The script assumes names of fastq files are formatted like this:

s_*1*.fastq* file with read 1 sequence

s_*2*.fastq* file with barcodes

s_*3*.fastq* file with read 2 sequence (if paired-end)

The script will include barcodes with 1 mismatched base in the demultiplexed file for that barcode. Because barcode sequences from UCLA's BSCRC sequencing core include 7 bases, the script will match the full 7-base barcode, the barcode with a "." in the first position instead of the correct character (this seems to be fairly common), or the 7-base barcode with one of the bases incorrect. For example, all of these barcode sequences will match index 25:

ACTGATA (the actual barcode)

.CTGATA (the barcode with a "." in the first position)

ATTGATA (the barcode with one base mismatch in the second position)

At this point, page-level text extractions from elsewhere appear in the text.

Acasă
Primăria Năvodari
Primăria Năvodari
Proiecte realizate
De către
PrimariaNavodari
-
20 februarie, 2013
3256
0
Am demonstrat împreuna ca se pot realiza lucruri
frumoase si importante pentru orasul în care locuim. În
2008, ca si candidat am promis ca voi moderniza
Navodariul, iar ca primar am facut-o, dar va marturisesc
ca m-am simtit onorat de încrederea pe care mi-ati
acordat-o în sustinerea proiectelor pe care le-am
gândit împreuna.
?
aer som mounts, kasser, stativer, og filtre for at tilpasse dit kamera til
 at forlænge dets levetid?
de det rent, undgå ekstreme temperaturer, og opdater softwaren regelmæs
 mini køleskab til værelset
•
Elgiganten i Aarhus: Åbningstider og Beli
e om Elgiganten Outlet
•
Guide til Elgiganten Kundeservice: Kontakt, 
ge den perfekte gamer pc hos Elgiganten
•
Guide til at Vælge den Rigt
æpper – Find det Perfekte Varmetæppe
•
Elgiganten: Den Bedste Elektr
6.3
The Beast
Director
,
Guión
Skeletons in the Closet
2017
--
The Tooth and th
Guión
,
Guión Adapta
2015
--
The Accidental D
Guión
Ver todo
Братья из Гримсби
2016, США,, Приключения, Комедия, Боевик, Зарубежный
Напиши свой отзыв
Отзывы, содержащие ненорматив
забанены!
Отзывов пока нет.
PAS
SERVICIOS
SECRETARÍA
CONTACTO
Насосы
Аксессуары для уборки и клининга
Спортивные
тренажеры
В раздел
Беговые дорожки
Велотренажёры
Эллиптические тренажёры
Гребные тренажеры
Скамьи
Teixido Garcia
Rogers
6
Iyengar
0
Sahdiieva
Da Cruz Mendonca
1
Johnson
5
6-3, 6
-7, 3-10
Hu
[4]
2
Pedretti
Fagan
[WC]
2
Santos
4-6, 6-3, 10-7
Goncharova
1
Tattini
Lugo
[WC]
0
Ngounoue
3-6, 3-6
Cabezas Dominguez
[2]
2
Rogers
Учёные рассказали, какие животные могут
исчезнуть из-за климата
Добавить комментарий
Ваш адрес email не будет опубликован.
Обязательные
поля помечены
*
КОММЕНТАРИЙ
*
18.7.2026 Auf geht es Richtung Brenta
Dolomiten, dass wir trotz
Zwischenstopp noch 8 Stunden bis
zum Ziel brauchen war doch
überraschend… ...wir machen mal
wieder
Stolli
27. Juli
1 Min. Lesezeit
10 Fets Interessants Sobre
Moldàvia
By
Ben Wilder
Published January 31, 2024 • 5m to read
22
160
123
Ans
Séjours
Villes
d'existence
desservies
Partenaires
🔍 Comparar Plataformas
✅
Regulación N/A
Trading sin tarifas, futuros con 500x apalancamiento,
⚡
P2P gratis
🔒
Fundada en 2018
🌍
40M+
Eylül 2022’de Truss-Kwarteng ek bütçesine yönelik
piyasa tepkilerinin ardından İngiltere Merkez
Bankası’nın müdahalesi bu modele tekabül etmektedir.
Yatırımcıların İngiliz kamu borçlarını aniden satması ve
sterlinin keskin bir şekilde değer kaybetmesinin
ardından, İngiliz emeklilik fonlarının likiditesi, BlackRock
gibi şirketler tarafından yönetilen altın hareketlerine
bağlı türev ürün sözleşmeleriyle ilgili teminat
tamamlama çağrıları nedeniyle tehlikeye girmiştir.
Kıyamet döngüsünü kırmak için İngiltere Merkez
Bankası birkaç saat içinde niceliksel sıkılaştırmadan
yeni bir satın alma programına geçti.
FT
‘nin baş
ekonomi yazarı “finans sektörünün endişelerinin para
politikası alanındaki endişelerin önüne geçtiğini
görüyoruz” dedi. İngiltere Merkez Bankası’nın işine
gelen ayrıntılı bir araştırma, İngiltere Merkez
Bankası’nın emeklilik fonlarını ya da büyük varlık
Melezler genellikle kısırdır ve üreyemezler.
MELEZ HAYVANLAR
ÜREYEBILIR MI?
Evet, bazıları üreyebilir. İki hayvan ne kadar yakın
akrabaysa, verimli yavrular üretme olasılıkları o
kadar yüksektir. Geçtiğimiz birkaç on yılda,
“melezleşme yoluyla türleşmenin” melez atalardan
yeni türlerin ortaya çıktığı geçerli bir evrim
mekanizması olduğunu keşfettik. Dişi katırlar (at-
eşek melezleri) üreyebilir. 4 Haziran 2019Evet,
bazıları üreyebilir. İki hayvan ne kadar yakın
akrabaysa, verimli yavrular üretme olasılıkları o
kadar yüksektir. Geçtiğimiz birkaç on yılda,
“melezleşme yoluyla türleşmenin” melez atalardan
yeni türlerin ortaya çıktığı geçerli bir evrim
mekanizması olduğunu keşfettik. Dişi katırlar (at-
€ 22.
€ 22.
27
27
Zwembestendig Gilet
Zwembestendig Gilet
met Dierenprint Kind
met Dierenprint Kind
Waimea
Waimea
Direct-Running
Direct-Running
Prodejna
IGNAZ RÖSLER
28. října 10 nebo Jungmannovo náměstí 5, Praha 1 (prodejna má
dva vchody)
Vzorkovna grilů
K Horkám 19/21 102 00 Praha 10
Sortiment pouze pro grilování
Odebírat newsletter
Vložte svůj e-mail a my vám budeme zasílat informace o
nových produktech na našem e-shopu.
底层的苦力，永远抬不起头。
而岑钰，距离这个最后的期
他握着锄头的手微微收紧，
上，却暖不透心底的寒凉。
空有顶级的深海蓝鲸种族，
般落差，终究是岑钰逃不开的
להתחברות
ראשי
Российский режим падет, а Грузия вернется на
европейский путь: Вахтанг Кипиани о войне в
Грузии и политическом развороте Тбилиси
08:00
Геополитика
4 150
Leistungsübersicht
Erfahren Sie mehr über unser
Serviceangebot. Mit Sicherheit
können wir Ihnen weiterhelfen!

The script will output files named after the barcode sequence: index_25.fastq (index25_read1.fastq and index25_read2.fastq if paired-end), as well as a file for the unmatched reads: NOMATCH.fastq.

Filters reads in fastq files by overall read quality. Keeps any reads that have at least the given percent of bases at or above the given quality.

usage: python3 -i [input file] -o [output file] -q [quality cutoff] -p [percent]

So to keep reads with at least 80% of the bases at or above a score of 20, set -q to 20 and -p to 80.